» **WORK TO BE COMPLETED**
Copy the listing from its beginning up to and including the line with "ปลดปล่อยพลังขอ", swapping "NEWSLETTER" for "BULLETIN" and leaving everything else unchanged. Leave the pictures out.

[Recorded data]

★ ★ ★

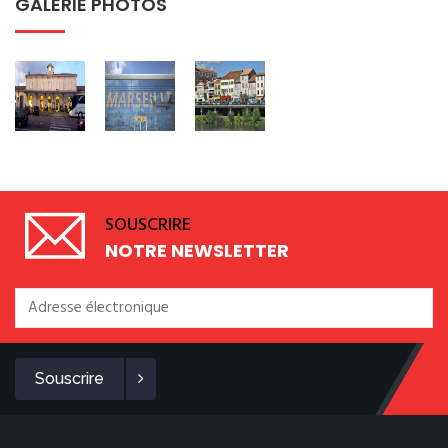
GALERIE PHOTOS
SOUSCRIRE
NOTRE NEWSLETTER
Souscrire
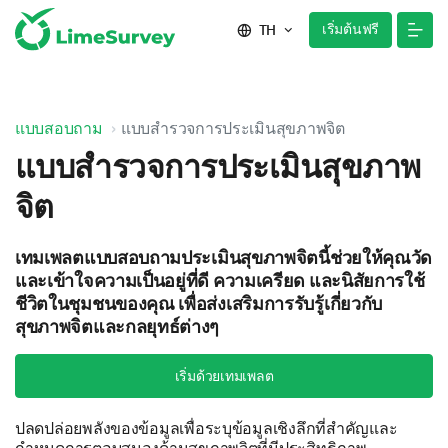
เริ่มต้นฟรี
TH
แบบสอบถาม
แบบสำรวจการประเมินสุขภาพจิต
แบบสำรวจการประเมินสุขภาพ
จิต
เทมเพลตแบบสอบถามประเมินสุขภาพจิตนี้ช่วยให้คุณวัด
และเข้าใจความเป็นอยู่ที่ดี ความเครียด และนิสัยการใช้
ชีวิตในชุมชนของคุณ เพื่อส่งเสริมการรับรู้เกี่ยวกับ
สุขภาพจิตและกลยุทธ์ต่างๆ
เริ่มด้วยเทมเพลต
ปลดปล่อยพลังของข้อมูลเพื่อระบุข้อมูลเชิงลึกที่สำคัญและ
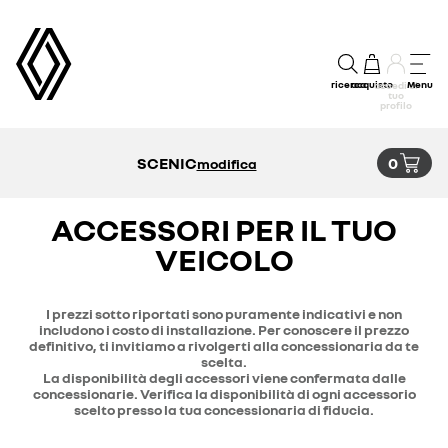
ricerca
acquisto
Menu
accedi al
tuo
profilo
SCENIC
0
modifica
ACCESSORI PER IL TUO
VEICOLO
I prezzi sotto riportati sono puramente indicativi e non
includono i costo di installazione. Per conoscere il prezzo
definitivo, ti invitiamo a rivolgerti alla concessionaria da te
scelta.
La disponibilità degli accessori viene confermata dalle
concessionarie. Verifica la disponibilità di ogni accessorio
scelto presso la tua concessionaria di fiducia.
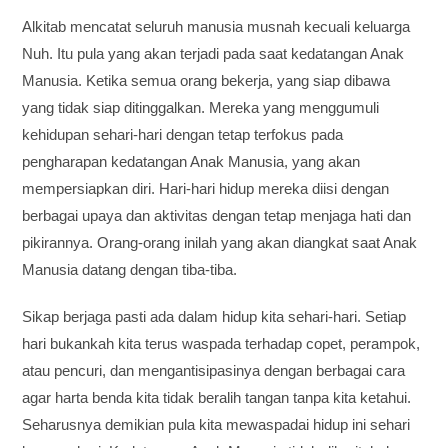
Alkitab mencatat seluruh manusia musnah kecuali keluarga
Nuh. Itu pula yang akan terjadi pada saat kedatangan Anak
Manusia. Ketika semua orang bekerja, yang siap dibawa
yang tidak siap ditinggalkan. Mereka yang menggumuli
kehidupan sehari-hari dengan tetap terfokus pada
pengharapan kedatangan Anak Manusia, yang akan
mempersiapkan diri. Hari-hari hidup mereka diisi dengan
berbagai upaya dan aktivitas dengan tetap menjaga hati dan
pikirannya. Orang-orang inilah yang akan diangkat saat Anak
Manusia datang dengan tiba-tiba.
Sikap berjaga pasti ada dalam hidup kita sehari-hari. Setiap
hari bukankah kita terus waspada terhadap copet, perampok,
atau pencuri, dan mengantisipasinya dengan berbagai cara
agar harta benda kita tidak beralih tangan tanpa kita ketahui.
Seharusnya demikian pula kita mewaspadai hidup ini sehari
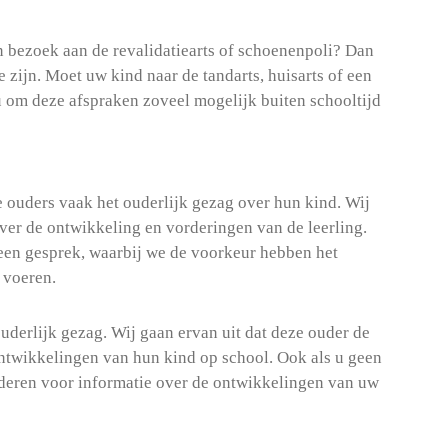
n bezoek aan de revalidatiearts of schoenenpoli? Dan
 zijn. Moet uw kind naar de tandarts, huisarts of een
u om deze afspraken zoveel mogelijk buiten schooltijd
 ouders vaak het ouderlijk gezag over hun kind. Wij
ver de ontwikkeling en vorderingen van de leerling.
een gesprek, waarbij we de voorkeur hebben het
 voeren.
uderlijk gezag. Wij gaan ervan uit dat deze ouder de
ntwikkelingen van hun kind op school. Ook als u geen
aderen voor informatie over de ontwikkelingen van uw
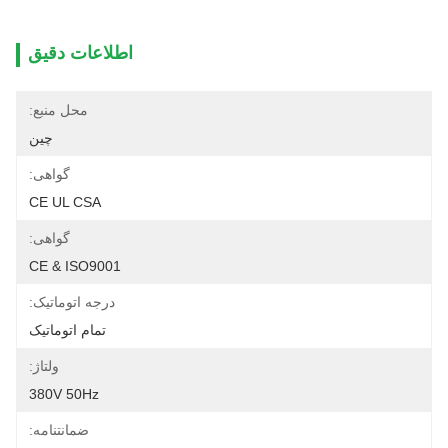
اطلاعات دقیق
محل منبع:
چین
گواهی:
CE UL CSA
گواهی:
CE & ISO9001
درجه اتوماتیک:
تمام اتوماتیک
ولتاژ:
380V 50Hz
ضمانتنامه:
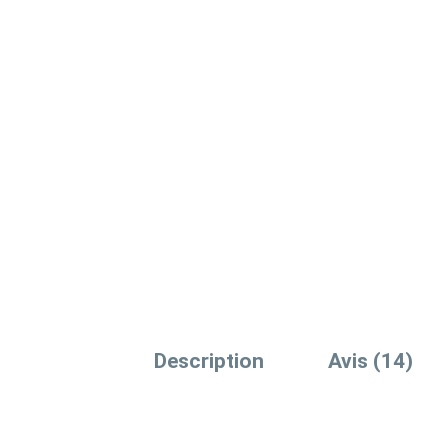
Description
Avis (14)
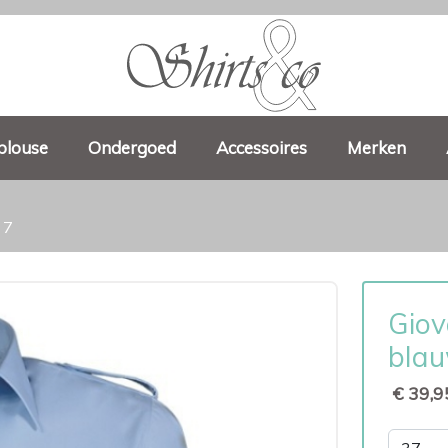
blouse
Ondergoed
Accessoires
Merken
 7
Giov
blau
€ 39,9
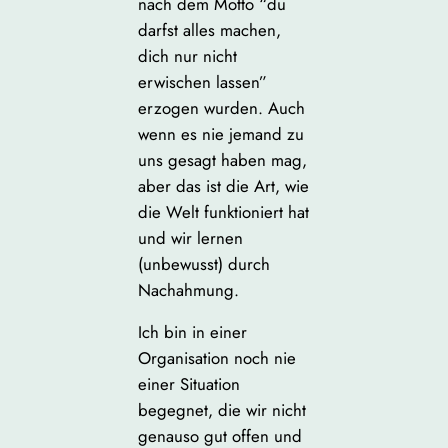
nach dem Motto “du
darfst alles machen,
dich nur nicht
erwischen lassen”
erzogen wurden. Auch
wenn es nie jemand zu
uns gesagt haben mag,
aber das ist die Art, wie
die Welt funktioniert hat
und wir lernen
(unbewusst) durch
Nachahmung.
Ich bin in einer
Organisation noch nie
einer Situation
begegnet, die wir nicht
genauso gut offen und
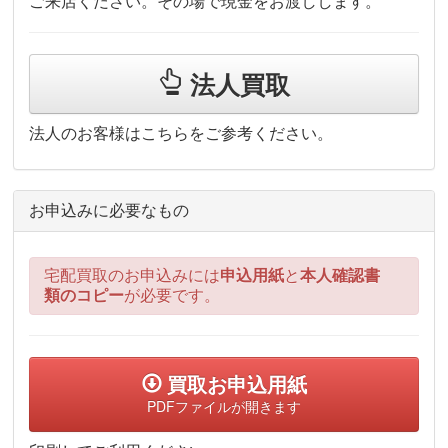
ご来店ください。その場で現金をお渡しします。
法人買取
法人のお客様はこちらをご参考ください。
お申込みに必要なもの
宅配買取のお申込みには
申込用紙
と
本人確認書
類のコピー
が必要です。
買取お申込用紙
PDFファイルが開きます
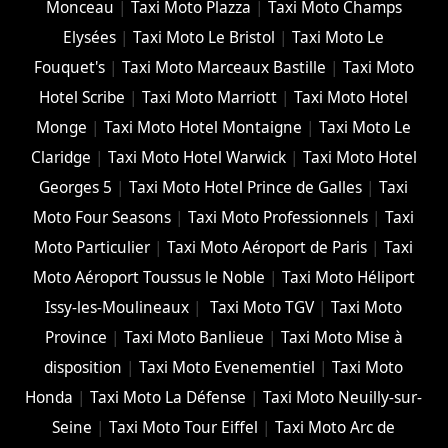
Monceau
|
Taxi Moto Plazza
|
Taxi Moto Champs
Elysées
|
Taxi Moto Le Bristol
|
Taxi Moto Le
Fouquet's
|
Taxi Moto Marceaux Bastille
|
Taxi Moto
Hotel Scribe
|
Taxi Moto Marriott
|
Taxi Moto Hotel
Monge
|
Taxi Moto Hotel Montaigne
|
Taxi Moto Le
Claridge
|
Taxi Moto Hotel Warwick
|
Taxi Moto Hotel
Georges 5
|
Taxi Moto Hotel Prince de Galles
|
Taxi
Moto Four Seasons
|
Taxi Moto Professionnels
|
Taxi
Moto Particulier
|
Taxi Moto Aéroport de Paris
|
Taxi
Moto Aéroport Toussus le Noble
|
Taxi Moto Héliport
Issy-les-Moulineaux
|
Taxi Moto TGV
|
Taxi Moto
Province
|
Taxi Moto Banlieue
|
Taxi Moto Mise à
disposition
|
Taxi Moto Evenementiel
|
Taxi Moto
Honda
|
Taxi Moto La Défense
|
Taxi Moto Neuilly-sur-
Seine
|
Taxi Moto Tour Eiffel
|
Taxi Moto Arc de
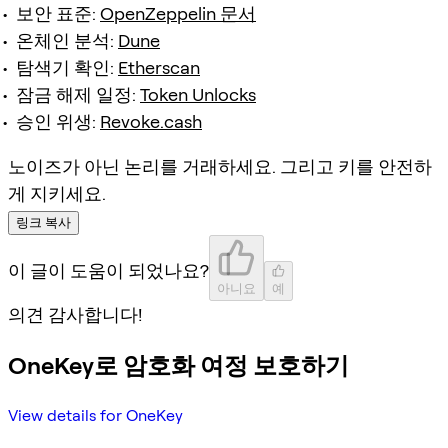
보안 표준:
OpenZeppelin 문서
온체인 분석:
Dune
탐색기 확인:
Etherscan
잠금 해제 일정:
Token Unlocks
승인 위생:
Revoke.cash
노이즈가 아닌 논리를 거래하세요. 그리고 키를 안전하
게 지키세요.
링크 복사
이 글이 도움이 되었나요?
아니요
예
의견 감사합니다!
OneKey로 암호화 여정 보호하기
View details for OneKey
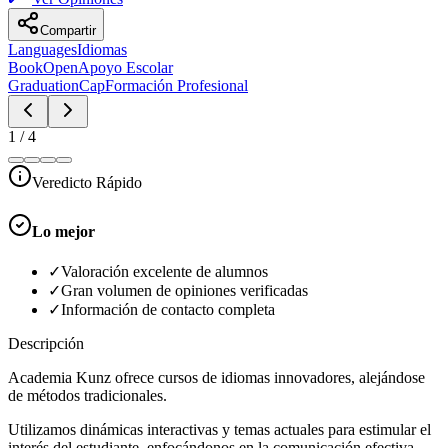
Compartir
Languages
Idiomas
BookOpen
Apoyo Escolar
GraduationCap
Formación Profesional
1
/
4
Veredicto Rápido
Lo mejor
✓
Valoración excelente de alumnos
✓
Gran volumen de opiniones verificadas
✓
Información de contacto completa
Descripción
Academia Kunz ofrece cursos de idiomas innovadores, alejándose
de métodos tradicionales.
Utilizamos dinámicas interactivas y temas actuales para estimular el
interés del estudiante, enfocándonos en la comunicación efectiva.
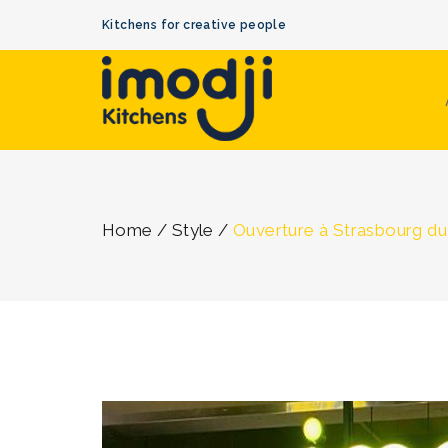
Kitchens for creative people
Home
/
Style
/
Ouverture à Strasbourg du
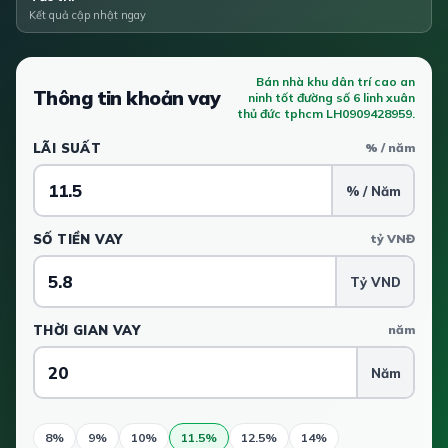
Kết quả cập nhật ngay
Bán nhà khu dân trí cao an
Thông tin khoản vay
ninh tốt đường số 6 linh xuân
thủ đức tphcm LH0909428959.
LÃI SUẤT
% / năm
% / Năm
SỐ TIỀN VAY
tỷ VNĐ
Tỷ VND
THỜI GIAN VAY
năm
Năm
8%
9%
10%
11.5%
12.5%
14%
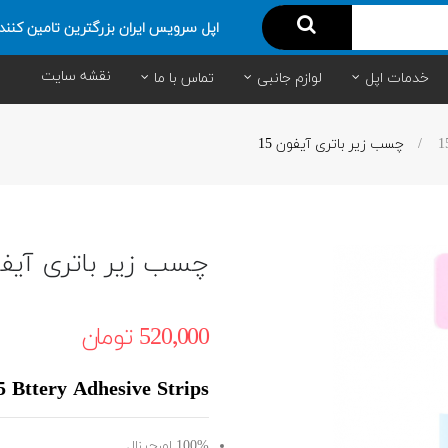
اپل سرویس ایران بزرگترین تامین کنند
نقشه سایت
خدمات اپل
لوازم جانبی
تماس با ما
چسب زیر باتری آیفون 15
چسب زیر باتری آیفون
520٬000 ‎تومان
5 Bttery Adhesive Strips
100% اورجینال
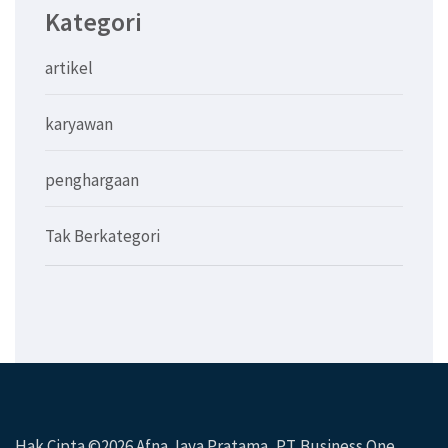
Kategori
artikel
karyawan
penghargaan
Tak Berkategori
Hak Cipta ©2026
Afna Jaya Pratama, PT
. Business One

★ ★ ★

» **RESPONSE BOX**
GALERIE PHOTOS
SOUSCRIRE
NOTRE BULLETIN
Souscrire
เริ่มต้นฟรี
TH
แบบสอบถาม
แบบสำรวจการประเมินสุขภาพจิต
แบบสำรวจการประเมินสุขภาพ
จิต
เทมเพลตแบบสอบถามประเมินสุขภาพจิตนี้ช่วยให้คุณวัด
และเข้าใจความเป็นอยู่ที่ดี ความเครียด และนิสัยการใช้
ชีวิตในชุมชนของคุณ เพื่อส่งเสริมการรับรู้เกี่ยวกับ
สุขภาพจิตและกลยุทธ์ต่างๆ
เริ่มด้วยเทมเพลต
ปลดปล่อยพลังของข้อมูลเพื่อระบุข้อมูลเชิงลึกที่สำคัญและ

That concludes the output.